New Zealand Dollar Outperforms Ahead of RBNZ Rate Decision, Japanese Yen Pares Two-Day Rally
The New Zealand dollar extended the rally from earlier this week and is the best performing currency against the greenback on Wednesday as investors raise their appetite for risk. The NZD/USD is 50pips higher on the day after moving 85% of its average true range, but the bearish divergence in the 30-minute RSI could drive the exchange rate lower and lead the pair to fill-in the gap from the 120-SMA at 0.7016 going into the Asian trade. As the near-term rally appears to have stalled ahead of the 50-Day SMA at 0.7098, we may see a corrective retracement following the four-day rally as the pair maintains the broad range carried over from the previous month. Nevertheless, the Reserve Bank of New Zealand is widely expected to hold the benchmark interest rate at 2.50% later today as Governor Alan Bollard pledges to keep borrowing costs at the record-low throughout the first-half of the year, but comments following the rate decision is likely to spark increased volatility in the exchange rate as investors weigh the prospects for future policy. As a result, hawkish rhetoric from the RBNZ could lead to a bullish breakout in the NZD/USD given the rise in risk appetite, but dovish remarks could lead to range-bound price action as investors scale back expectations for a rate hike later this year.

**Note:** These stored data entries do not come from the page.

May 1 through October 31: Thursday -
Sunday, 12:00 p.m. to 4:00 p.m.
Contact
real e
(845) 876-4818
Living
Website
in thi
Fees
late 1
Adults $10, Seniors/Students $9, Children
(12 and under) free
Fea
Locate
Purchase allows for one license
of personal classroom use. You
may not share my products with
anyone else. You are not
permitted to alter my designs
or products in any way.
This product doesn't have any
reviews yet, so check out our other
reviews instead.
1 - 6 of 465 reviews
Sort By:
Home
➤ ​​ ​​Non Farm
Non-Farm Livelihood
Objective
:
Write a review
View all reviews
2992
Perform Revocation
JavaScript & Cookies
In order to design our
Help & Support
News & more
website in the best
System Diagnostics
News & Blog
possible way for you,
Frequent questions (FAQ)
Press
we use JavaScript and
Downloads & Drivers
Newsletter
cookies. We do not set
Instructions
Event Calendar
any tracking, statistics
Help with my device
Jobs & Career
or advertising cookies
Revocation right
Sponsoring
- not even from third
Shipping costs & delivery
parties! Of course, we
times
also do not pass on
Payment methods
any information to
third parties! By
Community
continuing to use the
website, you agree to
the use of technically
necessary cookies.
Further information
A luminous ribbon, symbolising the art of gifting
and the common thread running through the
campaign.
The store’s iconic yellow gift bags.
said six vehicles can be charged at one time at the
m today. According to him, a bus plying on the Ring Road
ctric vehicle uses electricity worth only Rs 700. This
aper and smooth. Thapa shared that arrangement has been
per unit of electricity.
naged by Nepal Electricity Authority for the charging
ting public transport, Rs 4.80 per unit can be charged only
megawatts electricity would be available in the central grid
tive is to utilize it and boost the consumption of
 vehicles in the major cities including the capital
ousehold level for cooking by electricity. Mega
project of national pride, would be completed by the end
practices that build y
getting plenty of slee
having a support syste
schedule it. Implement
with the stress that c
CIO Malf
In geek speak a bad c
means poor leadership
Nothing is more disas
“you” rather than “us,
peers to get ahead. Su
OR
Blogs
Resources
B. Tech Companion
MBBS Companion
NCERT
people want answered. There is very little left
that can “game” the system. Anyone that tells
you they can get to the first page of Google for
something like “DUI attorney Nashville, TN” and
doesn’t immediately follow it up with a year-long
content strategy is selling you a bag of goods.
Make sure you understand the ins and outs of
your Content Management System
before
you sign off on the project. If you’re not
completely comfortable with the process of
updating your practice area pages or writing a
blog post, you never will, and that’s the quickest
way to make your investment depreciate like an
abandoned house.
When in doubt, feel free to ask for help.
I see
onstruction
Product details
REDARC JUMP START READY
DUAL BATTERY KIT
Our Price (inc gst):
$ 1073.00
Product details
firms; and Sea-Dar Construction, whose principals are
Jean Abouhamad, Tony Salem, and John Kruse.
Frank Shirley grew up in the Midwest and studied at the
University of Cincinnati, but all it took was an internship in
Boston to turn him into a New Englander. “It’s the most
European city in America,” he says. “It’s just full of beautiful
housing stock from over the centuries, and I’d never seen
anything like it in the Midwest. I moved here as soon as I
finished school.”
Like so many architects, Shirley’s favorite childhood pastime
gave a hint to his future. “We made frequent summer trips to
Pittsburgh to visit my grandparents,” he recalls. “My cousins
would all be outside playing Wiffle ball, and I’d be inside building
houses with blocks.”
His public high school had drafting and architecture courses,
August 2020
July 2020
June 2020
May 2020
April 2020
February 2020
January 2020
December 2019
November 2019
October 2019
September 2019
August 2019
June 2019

The Japanese Yen weakened across the board and pared the two-day rally against the greenback, with the exchange rate crossing back above the 50-Day SMA (90.54) to reach a high of 90.80. The USD/JPY remains nearly 80pips higher from the open after moving 105% of its daily ATR, but the overnight rally appears to have tempered off as the 30-minute RSI falls back from a high of 74. As a result, we may see a short-term pullback towards the 120-SMA at 90.13, and we may see the dollar-yen trend lower over the near-term as the pair maintains the downward trend from the 2007 high (124.13). However, as the 20,50, and the 100-Day moving averages converge, we may see the pair continue to trend sideways over the week as price action continues to hold below the 200-Day SMA at 91.91.